Mayor Eric Adams also has to shoulder blame for alienating voters. How low has Adams’ stock fallen? He didn’t even take part in the Democratic primary, rightly figuring that he had no shot.
Adams has been an elusive presence in the city over the last four years. His administration has been engulfed in scandal. He cozied up to President Donald Trump and, lo and behold, the Trump Justice Department dismissed a corruption case against the mayor.
Not a recipe for success in New York City, even though Adams remains on the November ballot as an independent.
And then we have Trump, who has been the most galvanizing and disruptive political figure that many of us have ever seen. Trump energizes his own followers to great heights but also inspires fierce opposition.
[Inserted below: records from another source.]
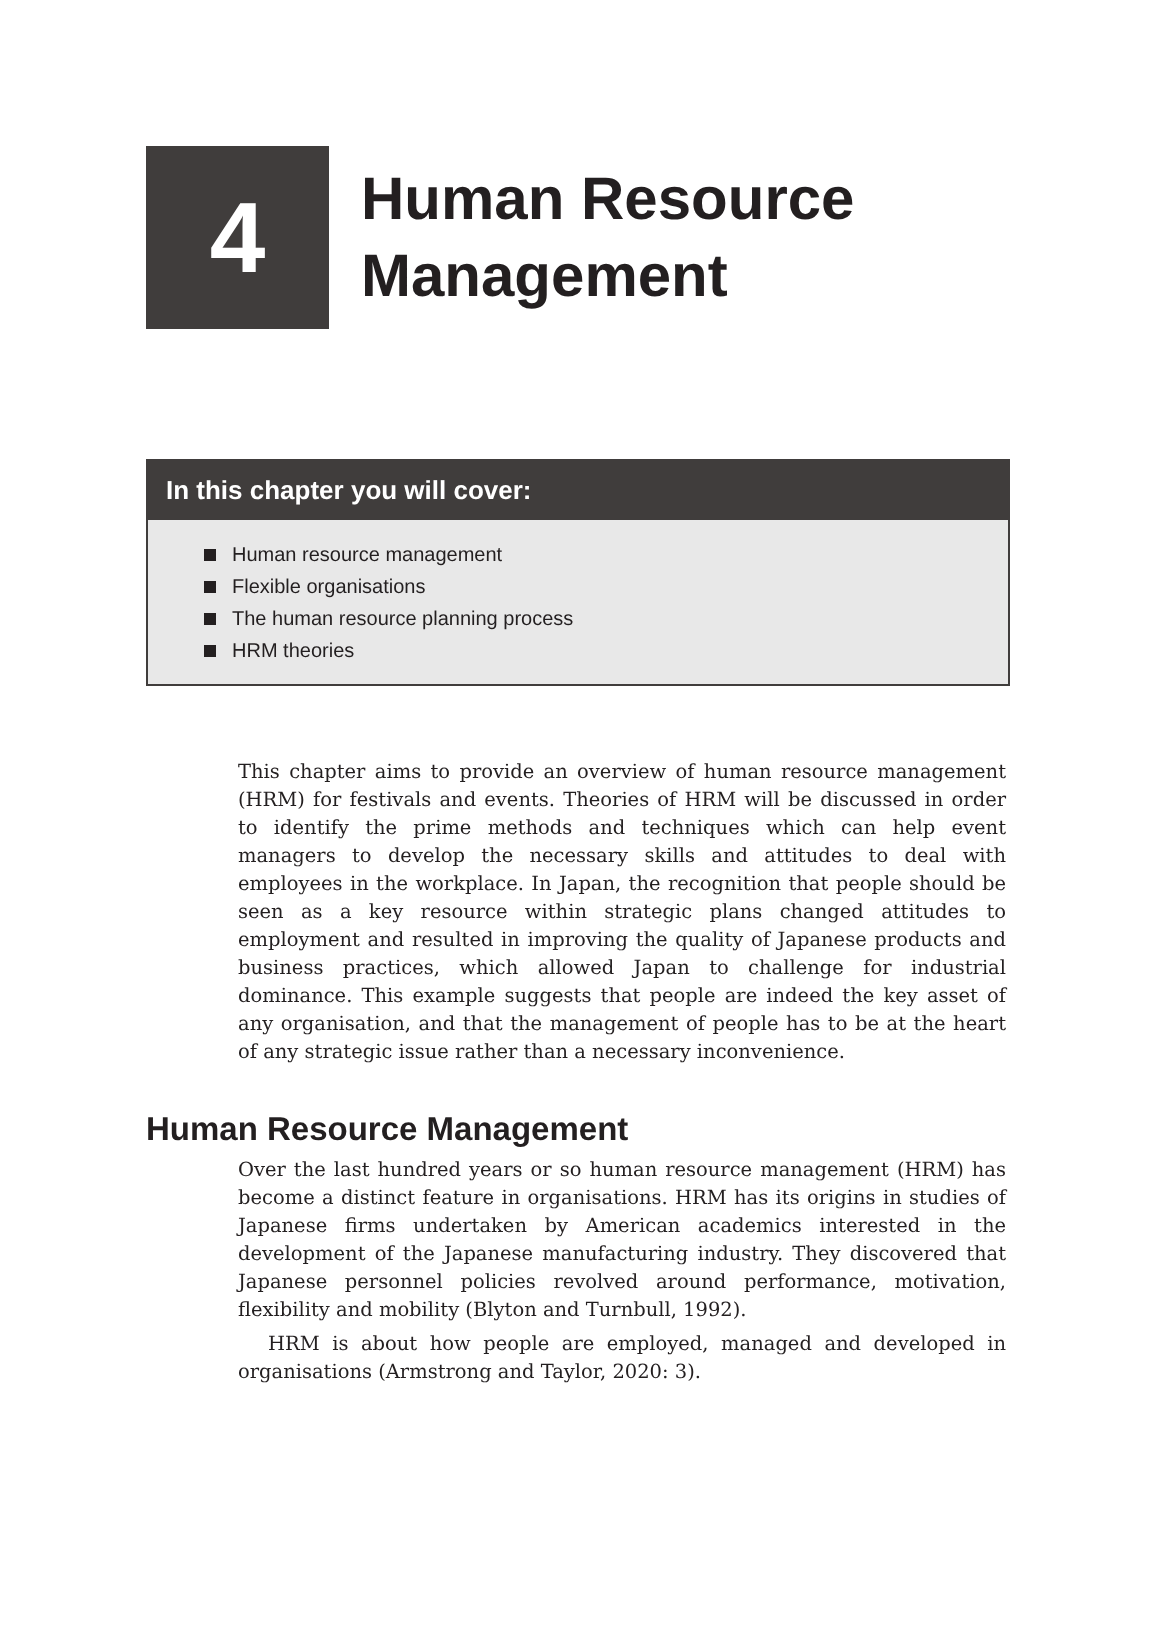4
Human Resource
Management
In this chapter you will cover:
Human resource management
Flexible organisations
The human resource planning process
HRM theories
This chapter aims to provide an overview of human resource management (HRM) for festivals and events. Theories of HRM will be discussed in order to identify the prime methods and techniques which can help event managers to develop the necessary skills and attitudes to deal with employees in the workplace. In Japan, the recognition that people should be seen as a key resource within strategic plans changed attitudes to employment and resulted in improving the quality of Japanese products and business practices, which allowed Japan to challenge for industrial dominance. This example suggests that people are indeed the key asset of any organisation, and that the management of people has to be at the heart of any strategic issue rather than a necessary inconvenience.
Human Resource Management
Over the last hundred years or so human resource management (HRM) has become a distinct feature in organisations. HRM has its origins in studies of Japanese firms undertaken by American academics interested in the development of the Japanese manufacturing industry. They discovered that Japanese personnel policies revolved around performance, motivation, flexibility and mobility (Blyton and Turnbull, 1992).
HRM is about how people are employed, managed and developed in organisations (Armstrong and Taylor, 2020: 3).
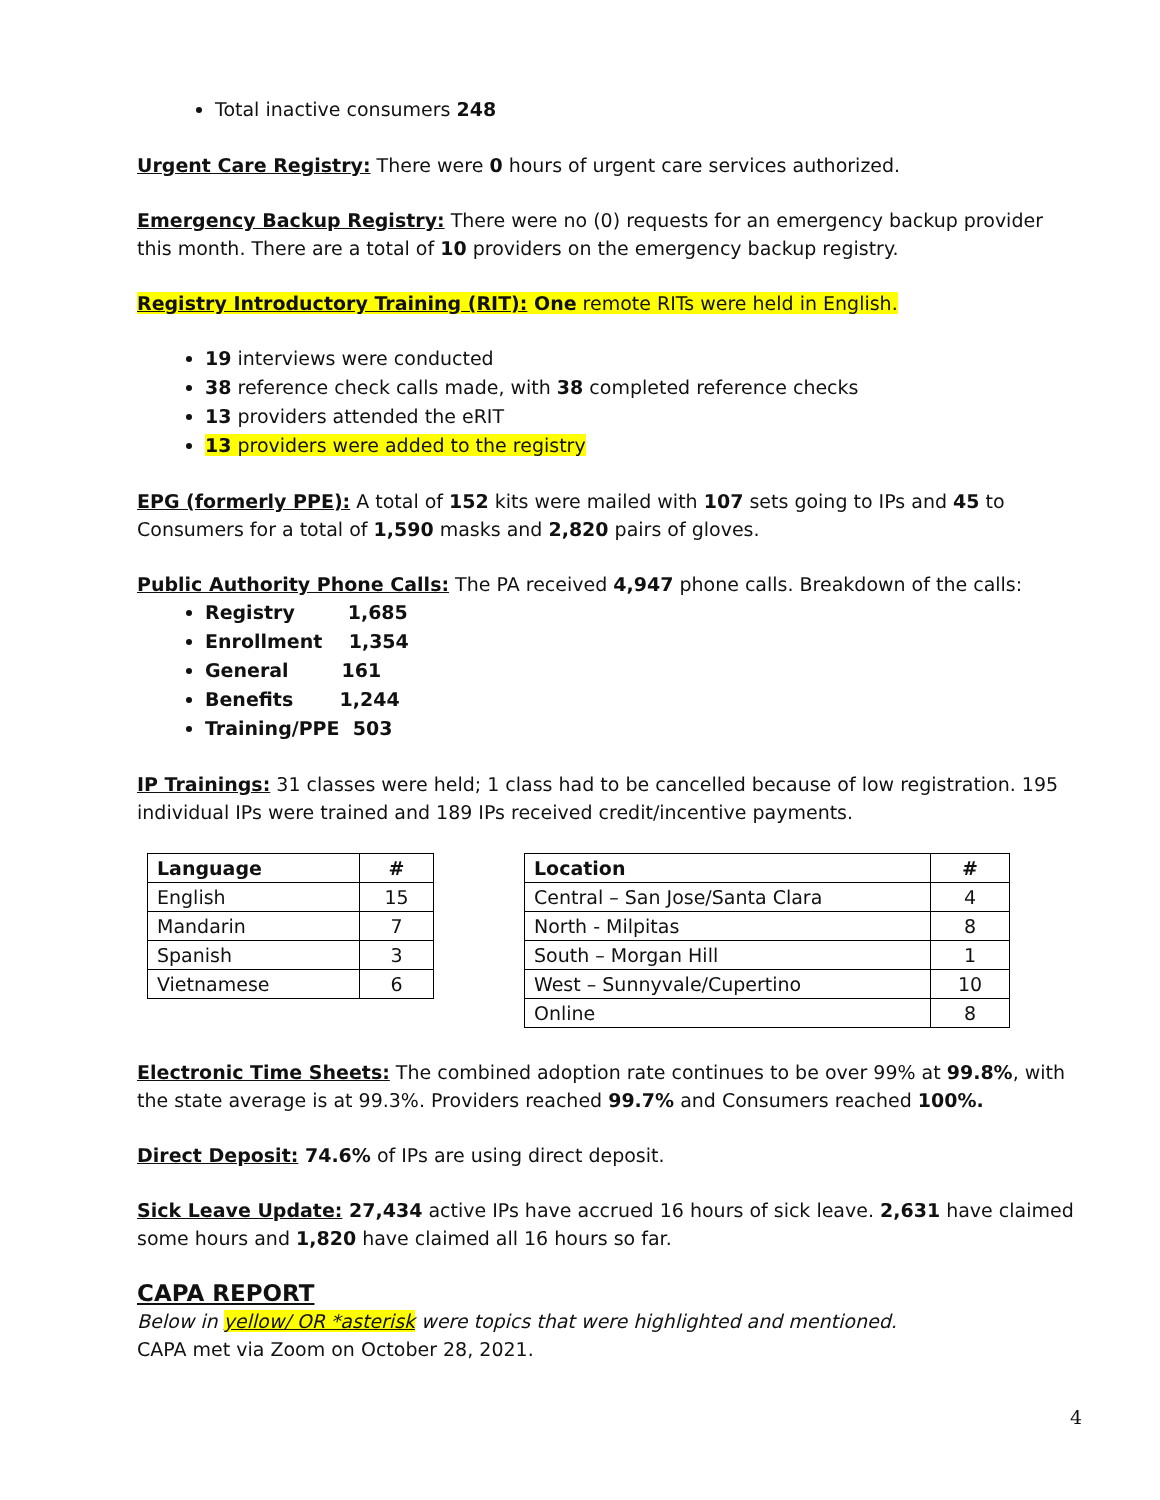Total inactive consumers 248
Urgent Care Registry: There were 0 hours of urgent care services authorized.
Emergency Backup Registry: There were no (0) requests for an emergency backup provider this month. There are a total of 10 providers on the emergency backup registry.
Registry Introductory Training (RIT): One remote RITs were held in English.
19 interviews were conducted
38 reference check calls made, with 38 completed reference checks
13 providers attended the eRIT
13 providers were added to the registry
EPG (formerly PPE): A total of 152 kits were mailed with 107 sets going to IPs and 45 to Consumers for a total of 1,590 masks and 2,820 pairs of gloves.
Public Authority Phone Calls: The PA received 4,947 phone calls. Breakdown of the calls:
Registry 1,685
Enrollment 1,354
General 161
Benefits 1,244
Training/PPE 503
IP Trainings: 31 classes were held; 1 class had to be cancelled because of low registration. 195 individual IPs were trained and 189 IPs received credit/incentive payments.
| Language | # |
| English | 15 |
| Mandarin | 7 |
| Spanish | 3 |
| Vietnamese | 6 |
| Location | # |
| Central – San Jose/Santa Clara | 4 |
| North - Milpitas | 8 |
| South – Morgan Hill | 1 |
| West – Sunnyvale/Cupertino | 10 |
| Online | 8 |
Electronic Time Sheets: The combined adoption rate continues to be over 99% at 99.8%, with the state average is at 99.3%. Providers reached 99.7% and Consumers reached 100%.
Direct Deposit: 74.6% of IPs are using direct deposit.
Sick Leave Update: 27,434 active IPs have accrued 16 hours of sick leave. 2,631 have claimed some hours and 1,820 have claimed all 16 hours so far.
CAPA REPORT
Below in yellow/ OR *asterisk were topics that were highlighted and mentioned.
CAPA met via Zoom on October 28, 2021.
4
The Mamdani vote is also an anti-Trump vote. Mamdani voters, many of them young, want big change, radical change. They don’t want to shake up the status quo. They want to tear it down.
It’s been a long time coming, ever since the 2008 financial crash helped give birth to the Occupy movement, but those voters are now very close to getting their chance to show what they’ve got.
Of course, we can’t dismiss Mamdani’s ability to touch that nerve, his ability to reach those voters, to communicate with them, to organize them. To send them to the polls in droves in the middle of a heat wave.
Mamdani hadn’t even spoken to supporters on primary night and the TV talking heads were already comparing him to Barack Obama.
And, yes, like Obama, the elites dismissed Mamdani and paid the price.
Like Trump, the political pros never thought people would actually vote for somebody so extreme. Mamdani proved them wrong, too.
But now Mamdani will be under the spotlight.
He’ll have to explain how he plans to pay for government-run grocery stores. How you provide free transit. How to build affordable housing that’s actually, you know, affordable. How to freeze rents.
Pie in the sky always looks great until it comes crashing down to earth and the bills come due.
I can’t wait to see what Mamdani’s version of “City of Yes” looks like.